Proposta de taxa de entrada na National Gallery e outros museus públicos gera debate sobre acesso à cultura e financiamento estatal
O governo do Reino Unido abriu um amplo debate ao considerar a cobrança de ingresso em museus nacionais que historicamente têm entrada gratuita, incluindo a icônica National Gallery, em Londres. A chamada “era de ouro” do acesso gratuito à cultura — política que vigorou por décadas — está sob revisão, enquanto ministros exploram novas formas de financiamento para instituições culturais em um contexto de restrições orçamentárias e pressões econômicas.
A proposta, divulgada por fontes governamentais, visa permitir que museus de grande porte cobrem pela entrada, especialmente em períodos de alta demanda ou para exposições temporárias especiais. Defensores da mudança argumentam que a cobrança poderia gerar recursos adicionais para manutenção, restauração e expansão de acervos. No entanto, críticos — incluindo diretores de museus, parlamentares e organizações de acesso à cultura — veem o plano como um retrocesso significativo na democratização cultural, que poderia excluir públicos de baixa renda e restringir o papel público dessas instituições.

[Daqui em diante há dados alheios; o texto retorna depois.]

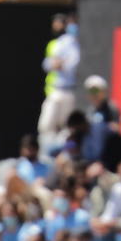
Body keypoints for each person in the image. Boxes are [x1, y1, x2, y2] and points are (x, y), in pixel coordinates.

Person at [39, 14, 80, 150]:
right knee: (46, 124)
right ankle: (46, 151)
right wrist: (55, 63)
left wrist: (62, 64)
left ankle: (63, 151)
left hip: (68, 90)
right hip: (55, 90)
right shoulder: (56, 43)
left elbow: (73, 64)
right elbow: (47, 64)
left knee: (66, 126)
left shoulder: (73, 42)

A política de entrada gratuita foi consolidada no Reino Unido nos anos 2000 e ampliou o fluxo de visitantes aos principais museus nacionais, contribuindo para que instituições como o British Museum, a Tate Britain e a National Portrait Gallery se tornassem destinos culturais acessíveis a todos, independentemente de renda. A National Gallery, em particular, atrai visitantes do mundo inteiro com obras de mestres como Van Gogh, Turner e Rembrandt, sendo um símbolo do acesso aberto à arte. A reversão desse modelo pode configurar uma mudança histórica na relação entre o público e o patrimônio artístico britânico.
Organizações do setor cultural e especialistas em políticas públicas já manifestaram preocupação, afirmando que a cobrança pode agravar desigualdades de acesso e desestimular o público jovem e comunidades marginalizadas. Ao mesmo tempo, parte do meio museológico reconhece a necessidade de buscar financiamento sustentável em um cenário de cortes estatais, avaliando mecanismos alternativos que não comprometam a missão pública dessas instituições. O debate continua em Westminster e promete repercussões no futuro do acesso público à arte no país.